Tuesday, 14 May 2013

Migrating our hadoop cluster from CDH3 to CDH4

We've written a number of times on the initial setup, eventual upgrade and continued tuning of our hadoop cluster. Our latest project has been upgrading from CDH3u3 to CDH4.2.1. Upgrades are almost always disruptive, but we decided it was worth the hassle for a number of reasons:

  • general performance improvements in the entire Hadoop/HBase stack
  • continued support from the community/user list (a non-trivial concern - anybody asking questions on the user groups and mailing list about problems with older clusters are invariably asked to update before people are interested in tackling the problem)
  • multi-threaded compactions (the need for which we concluded in this post)
  • table-based region balancing (rather than just cluster-wide)
We had been managing our cluster primarily using Puppet, with all the knowledge of how the bits worked together firmly within our dev team. In an effort to make everyone's lives easier, reduce our bus factor, and get the server management back into the hands of our ops team, we've moved to CDH Manager to control our CDH installation. That's been going pretty well so far, but, we're getting ahead of ourselves...

The Process

We have 6 slave nodes that have a lot of disk capacity since we spec'd with a goal of lots of spindles which meant we got lots of space "for free". Rather than upgrading in place, we decided to start fresh with new master & zookeeper nodes, and we calculated that we'd have enough space to pull half the slaves into the new cluster without losing any data.
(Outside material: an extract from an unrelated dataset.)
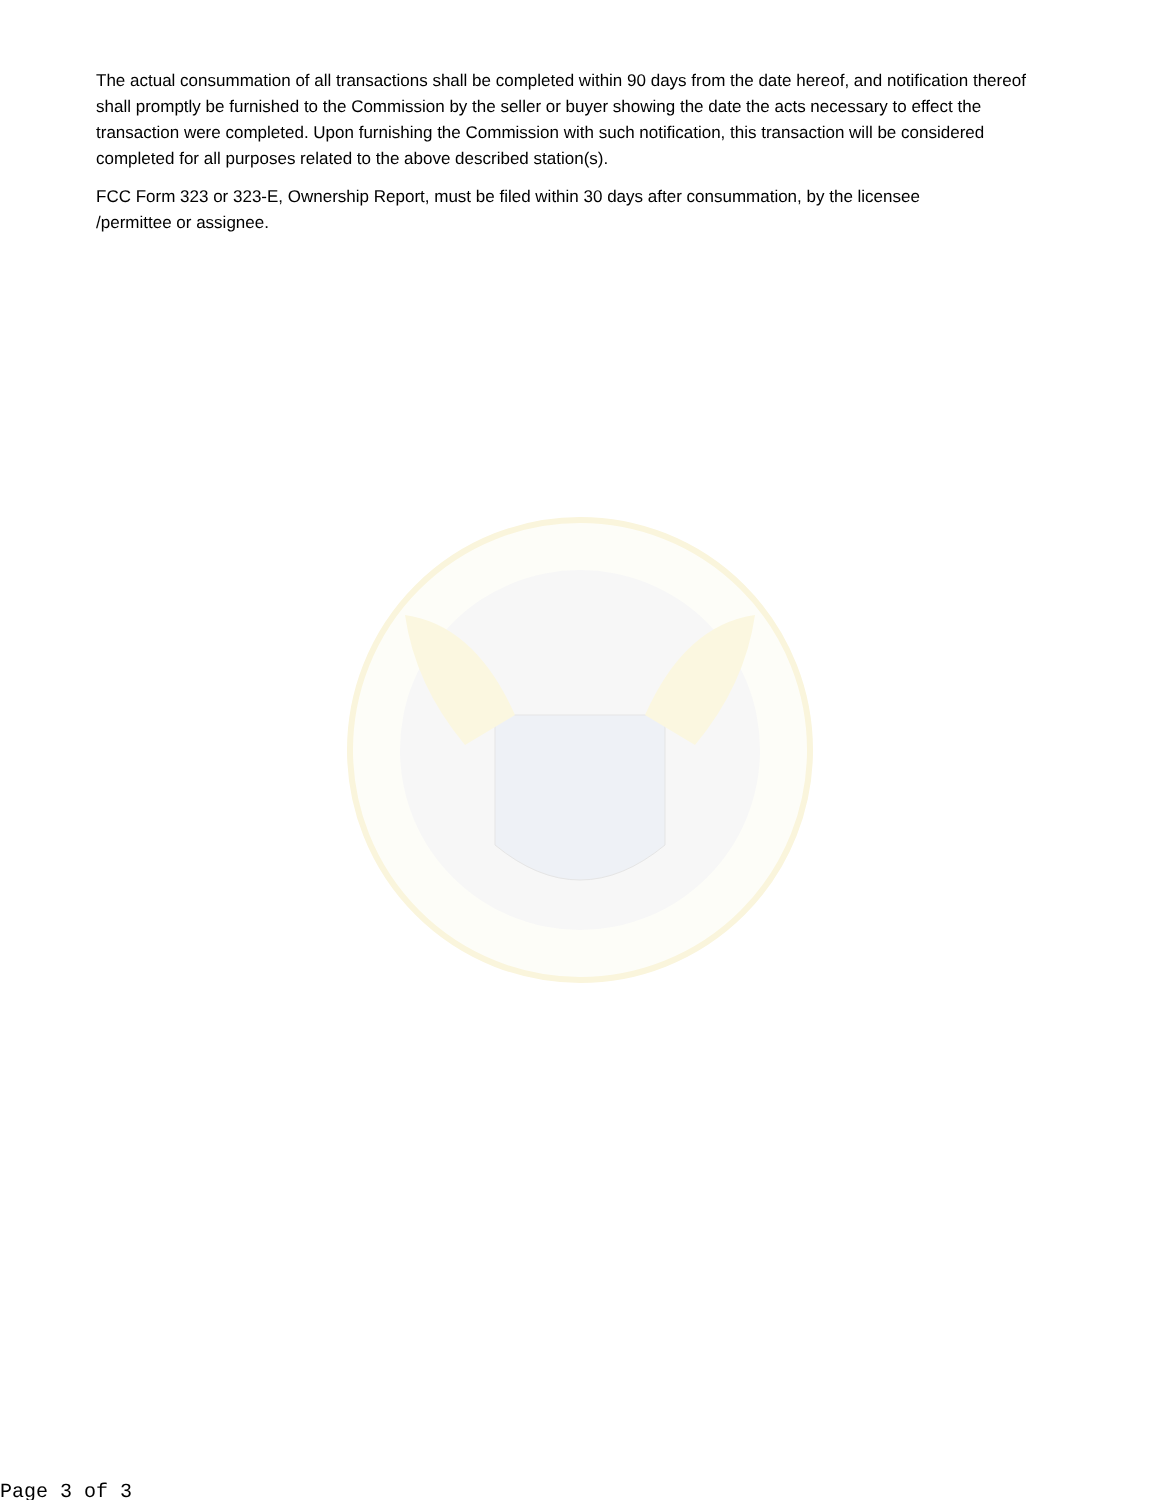The actual consummation of all transactions shall be completed within 90 days from the date hereof, and notification thereof shall promptly be furnished to the Commission by the seller or buyer showing the date the acts necessary to effect the transaction were completed. Upon furnishing the Commission with such notification, this transaction will be considered completed for all purposes related to the above described station(s).
FCC Form 323 or 323-E, Ownership Report, must be filed within 30 days after consummation, by the licensee
/permittee or assignee.
Page 3 of 3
We cleaned up all the tmp files and anything we deemed not worth saving from HBase and hdfs, and started the migration:

Reduce the replication factor

We reduced the replication factor to 2 on the 6 slave nodes to reduce the disk use:

hadoop fs -setrep -R 2 /

Decommission the 3 nodes to move

"Decommissioning" is the civilized and safe way to remove nodes from a cluster where there's risk that they contain the only copies of some data in the cluster (they'll block writes but accept reads until all blocks have finished replicating out). To do it add the names of the target machines to an "excludes" file (one per line) that your hdfs config needs to reference, and then refresh hdfs.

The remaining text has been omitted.